Overall outcomes and effect on the Welsh language
After working on this project for almost a year we successfully transcribed 50 hours of audio data. Considering the challenging nature of this type of work and the fact that we were able to achieve this in less than a year is proof of the overall success of this project. In comparison, the total number of hours of conversational speech data that had been collected before this project was 35 hours. This amount of data would of course not have been collected without the efforts of 13 freelance transcribers that were recruited and trained as part of this project and 5 students that were employed by Cymen over the summer to gain work experience in an entirely Welsh workplace. About 5 of these freelance transcribers have expressed interest in continuing to offer their transcription services to Cymen and other companies. Finding skilled transcribers was one of the biggest challenges at the beginning but through this project we were able to make a significant contribution to this previously underdeveloped field. This project also enabled Cymen to employ one full time project officer and through that support the local economy by creating jobs. Throughout the project Cymen was also able to establish and strengthen ties to other companies and organisations in the field, such as the Uned Technolegau Iaith at Bangor University, Bangor AI and independent researchers in Brittany. The latter could lead to further projects focussing on knowledge exchange between the researchers and hopefully result in new developments and improvements in speech recognition in both countries.
Finally, the first speech recognition models have been trained on a subset of the data that we collected and the results look very promising. The graph below shows the word error rate (WER) before using our data to train the model and after training the model with 5, 10, and 15 hours of our data. The WER is a standard measure in Speech Recognition research, which gives a percentage of errors in the machine produced transcription compared to the manually produced transcription. Since it counts errors in the automatic transcription the lower the WER the better the model. After only training the model with 5 hours of data the WER can be reduced by 24%, after a further 5 hours it decreases by 4% and after another 5 hours it improves by only 0.4% reaching a kind of plateau.
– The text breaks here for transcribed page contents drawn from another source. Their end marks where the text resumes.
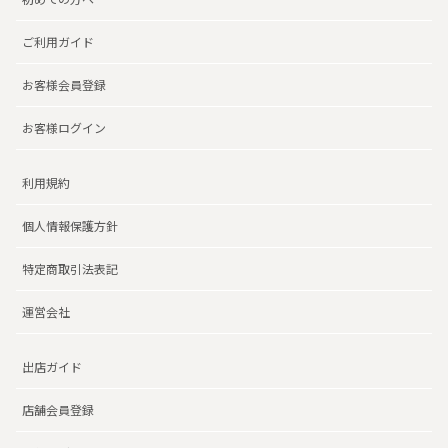
ご利用ガイド
お客様会員登録
お客様ログイン
利用規約
個人情報保護方針
特定商取引法表記
運営会社
出店ガイド
店舗会員登録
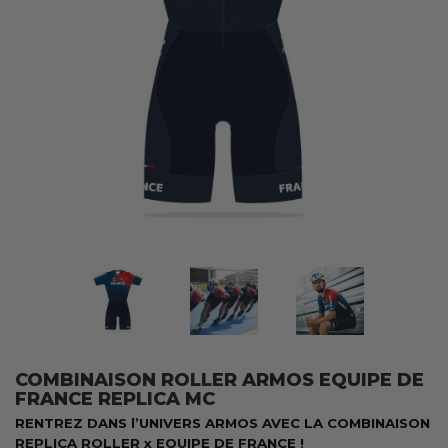
COMBINAISON ROLLER ARMOS EQUIPE DE
FRANCE REPLICA MC
RENTREZ DANS l’UNIVERS ARMOS AVEC LA COMBINAISON
REPLICA ROLLER x EQUIPE DE FRANCE !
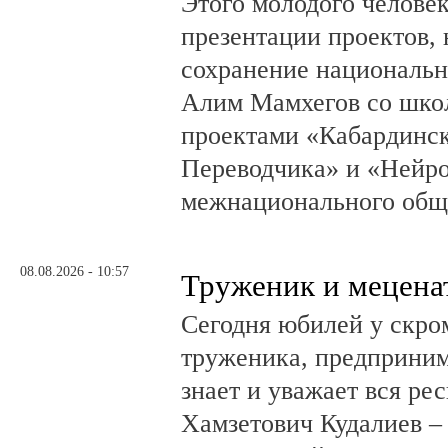
Этого молодого человек
презентации проектов,
сохранение национальн
Алим Мамхегов со школ
проектами «Кабардинск
Переводчика» и «Нейро
межнационального общ
08.08.2026 - 10:57
Труженик и мецена
Сегодня юбилей у скро
труженика, предприним
знает и уважает вся ре
Хамзетович Кудалиев –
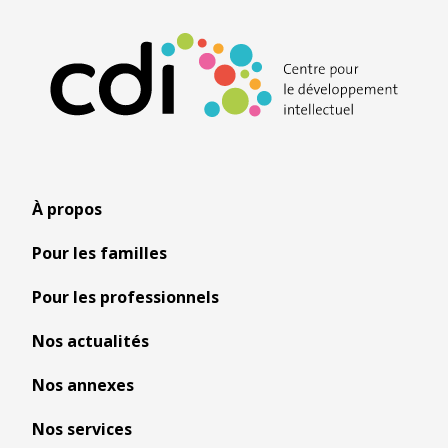
À propos
Pour les familles
Pour les professionnels
Nos actualités
Nos annexes
Nos services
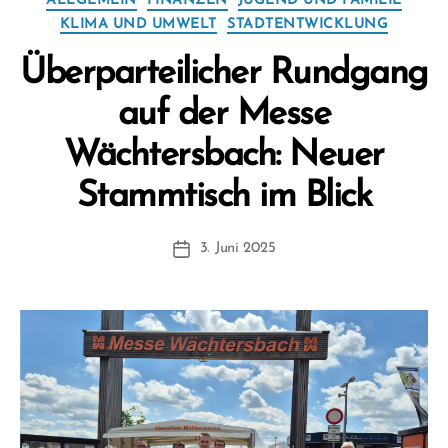
ALLGEMEIN
FINANZEN
JUGEND UND FAMILIE
KLIMA UND UMWELT
STADTENTWICKLUNG
Überparteilicher Rundgang
auf der Messe
Wächtersbach: Neuer
V
Stammtisch im Blick
o
n
Beitragsautor
3. Juni 2025
F
Beitragsdatum
W
1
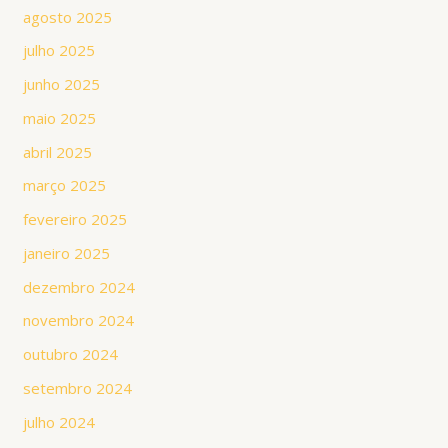
agosto 2025
julho 2025
junho 2025
maio 2025
abril 2025
março 2025
fevereiro 2025
janeiro 2025
dezembro 2024
novembro 2024
outubro 2024
setembro 2024
julho 2024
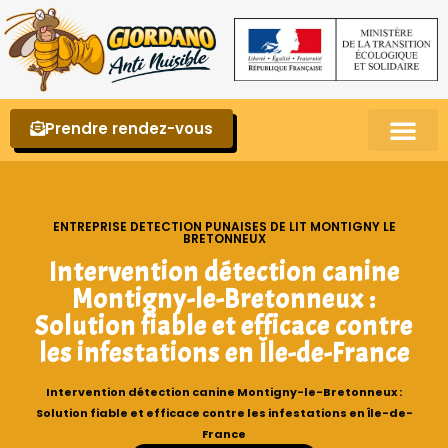
Prendre rendez-vous
Punaises de lit – La reconnaître et s’en 
ENTREPRISE DETECTION PUNAISES DE LIT MONTIGNY LE
BRETONNEUX
Intervention détection canine
Montigny-le-Bretonneux :
Solution fiable et efficace contre
les infestations en Île-de-France
Intervention détection canine Montigny-le-Bretonneux :
Solution fiable et efficace contre les infestations en Île-de-
France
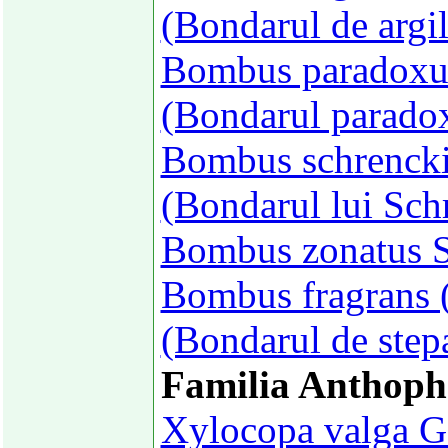
(Bondarul de argil
Bombus paradoxus
(Bondarul parado
Bombus schrencki
(Bondarul lui Sch
Bombus zonatus S
Bombus fragrans (
(Bondarul de step
Familia Anthoph
Xylocopa valga Ge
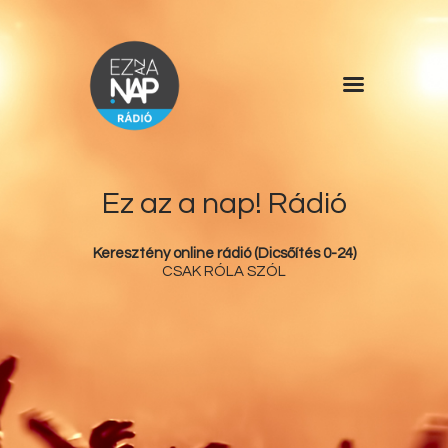
Főoldal
Műsorlista
Rólunk
Ez az a nap! Rádió
Kérdőív
Keresztény online rádió (Dicsőítés 0-24)
Kapcsolat
CSAK RÓLA SZÓL
Támogatás
Ez az a nap!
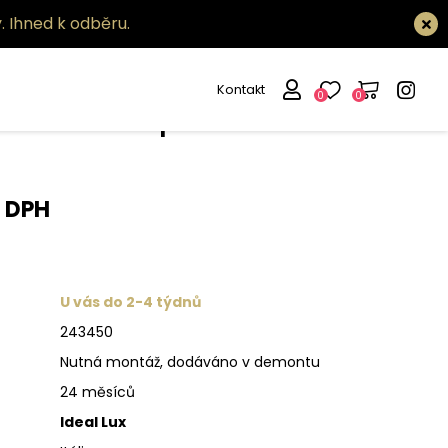
.
Ihned k odběru.
Kontakt
0
0
tidlo Mood pl1 d15 round
s DPH
U vás do 2-4 týdnů
243450
Nutná montáž, dodáváno v demontu
24 měsíců
Ideal Lux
When training the model with both our data and data collected by the Language Technologies Unit at Bangor University the model achieved a WER as low as 28%, 7% lower than out best model. A model with only the Language Technologies Unit’s data achieves a WER of 45%, 10% higher than our model. This shows that combining the two data sets results in a model that is familiar with a larger variety of voices, accents, topics and registers and that further projects should be focussing on collecting all the variation Wales has to offer to ensure that Welsh speech recognition technologies work for every Welsh speaker.